Nel risk management ciò che si cerca di valutare e gestire è esclusivamente il rischio inteso come pericolo e non come possibile vantaggio, come opportunità.

Nondimeno questo seconda eventualità non è per nulla espunta dalla logica della gestione del rischio ma farà sempre parte del quadro, divenendone l’obiettivo, quell’obiettivo verso il cui perseguimento ci si è imbattuti nel rischio.

Il rischio è sempre riferibile alla vulnerabilità del soggetto che può essere colpito, e tale vulnerabilità andrà stimata insieme alla probabilità di accadimento, al valore dell’asset e al tempo.

Il fattore umano (FU) può certamente essere una vulnerabilità, più o meno consistente a seconda del livello di attenzione, di competenza, di motivazioni ecc.

Una seconda distinzione cruciale andrà fatta tra la quantità di attenzione che prestiamo alla misurazione del rischio stesso (quantitativa, qualitativa) — solitamente in termini di probabilità ed impatto —  e quella che prestiamo alla valutazione del fattore umano.

Vi è altresì da tener presente che ogni processo di valutazione rientra comunque all’interno di un processo umano, ed è dunque passibile delle stesse vulnerabilità del processo analizzato.
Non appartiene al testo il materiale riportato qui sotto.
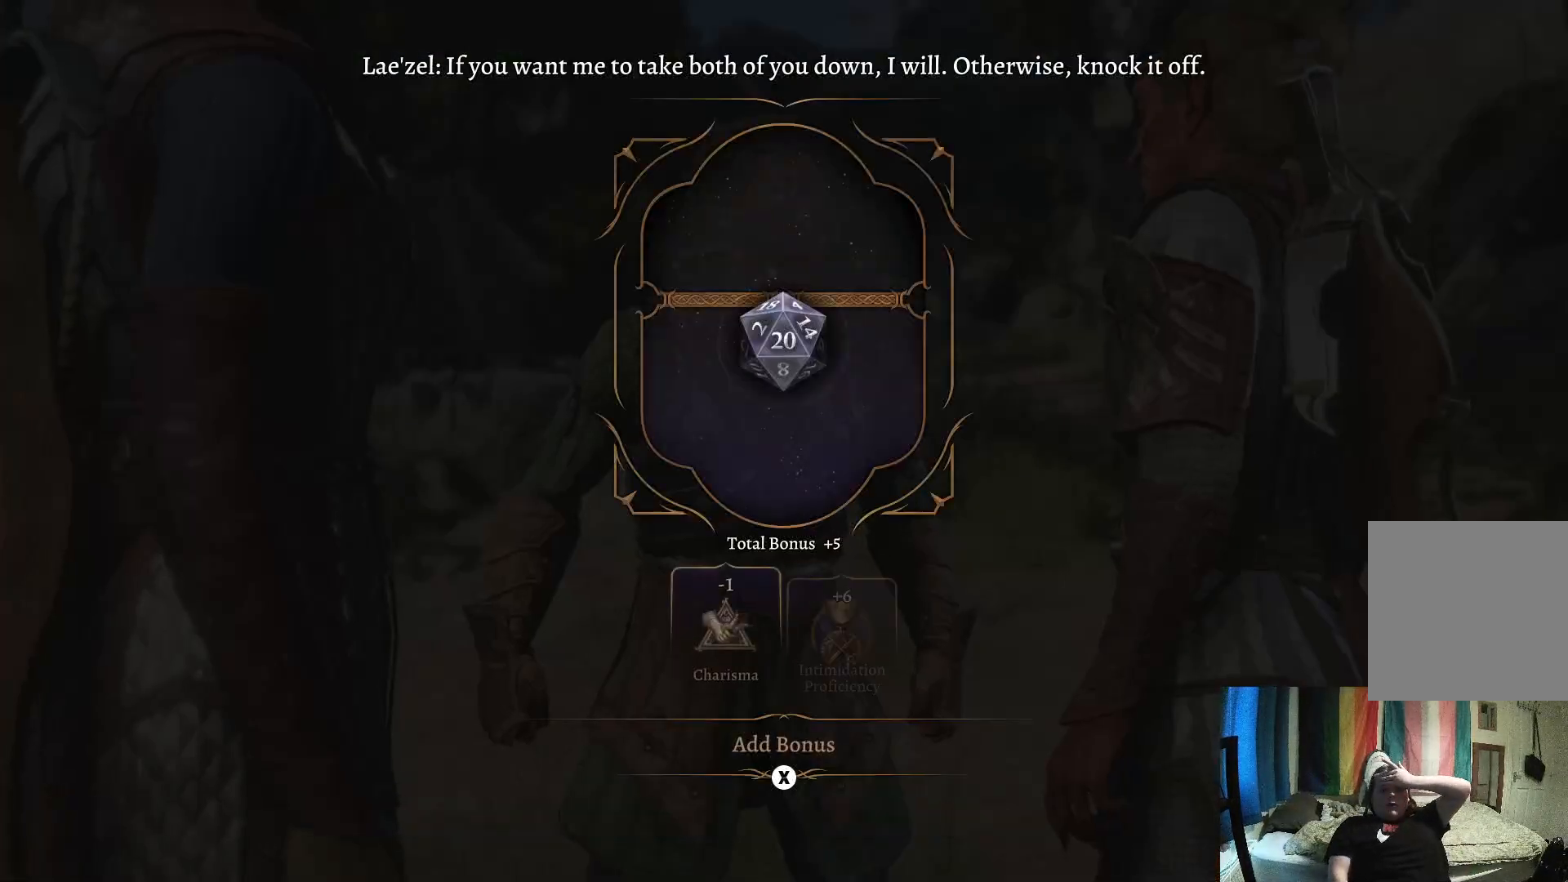
{"buttons": [], "left_stick": "center", "right_stick": "center", "events": []}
Quindi il fattore umano è un fattore di vulnerabilità ( o meno) dei processi ma lo può essere anche e soprattutto  nel momento della valutazione dei rischi (che assumiamo corretta) e delle decisioni da assumere conseguentemente.

Principalmente le strategie di gestione del rischio hanno fino ad oggi riguardato i processi e le procedure tese e ridurre la probabilità di un evento avverso.
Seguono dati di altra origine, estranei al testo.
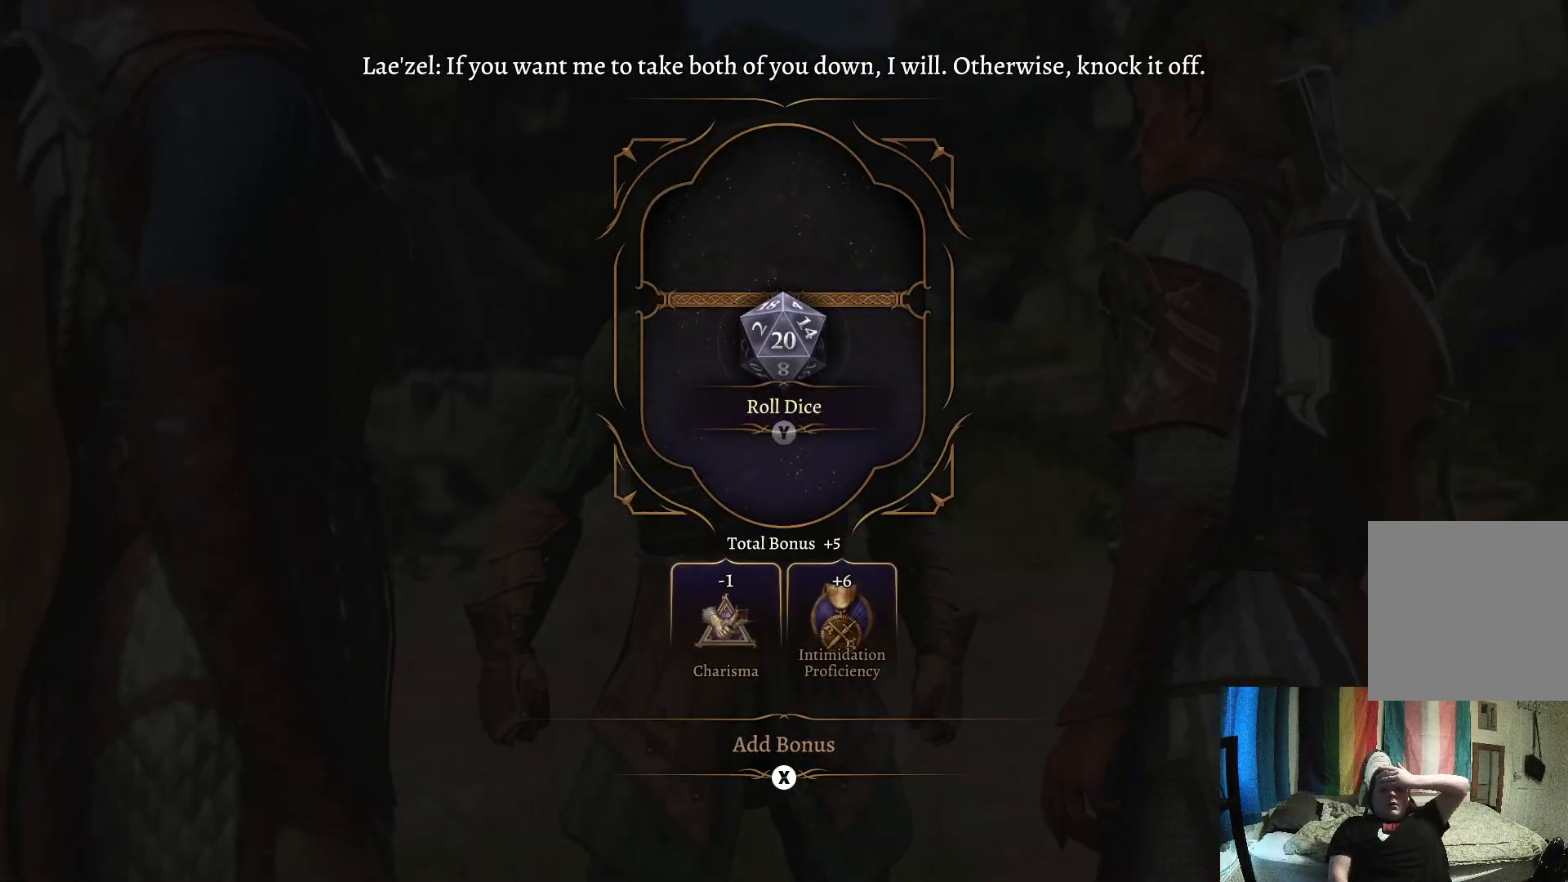
{"buttons": [], "left_stick": "center", "right_stick": "center", "events": []}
Ma il prossimo passo in questa disciplina sarà proprio quello di valutare anche la componente umana, a partire dalla predisposizione al rischio di ogni soggetto interessato al processo da svolgere all’interno dell’organizzazione.

La percezione del rischio, la reazione al rischio e la volontà di assumersi dei rischi hanno un impatto decisionale enorme, e ridurre l’individuo ad essere un mero esecutore ha dimostrato di essere una scelta perdente.

Non resta dunque che imparare a gestire il “lato umano” del rischio, che integrarlo, a pari titolo, nel processo di risk management.

Nessun modello di risk management sarà mai in grado di anticipare ogni eventualità e quando i sistemi si guastano le persone devono usare la loro iniziativa e pensare da sole. Fare eccessivo affidamento su un approccio normativo e sistemico finisce con lo svalutare il buon senso e la discrezionalità e pertanto, in definitiva, l’organizzazione. L’obbedienza cieca è un misero sostituto della responsabilità personale: quel che è richiesto è un funzionale bilanciamento tra le due cose.

Alcuni godono dell’incertezza, altri ne sono inorriditi. Alcuni faranno le cose solo in modo sistematico, altri lo faranno spontaneamente. Alcune persone trovano il cambiamento allarmante, mentre altri trovano allarmante la routine. Queste sono tutte differenze fondamentali della personalità.

Sappiamo che le stesse sfide, in qualunque mansione, saranno per alcuni foriere di angoscia e per altri una formidabile cimento da affrontare con entusiasmo, e questo in ragione della personalità di ciascuno. Una personalità che sempre e comunque di fronte a un pericolo si muoverà per istinto di sopravvivenza, oscillante tra il desiderio di dare un senso ed un ordine al mondo a quello di cogliere al meglio ogni possibile opportunità.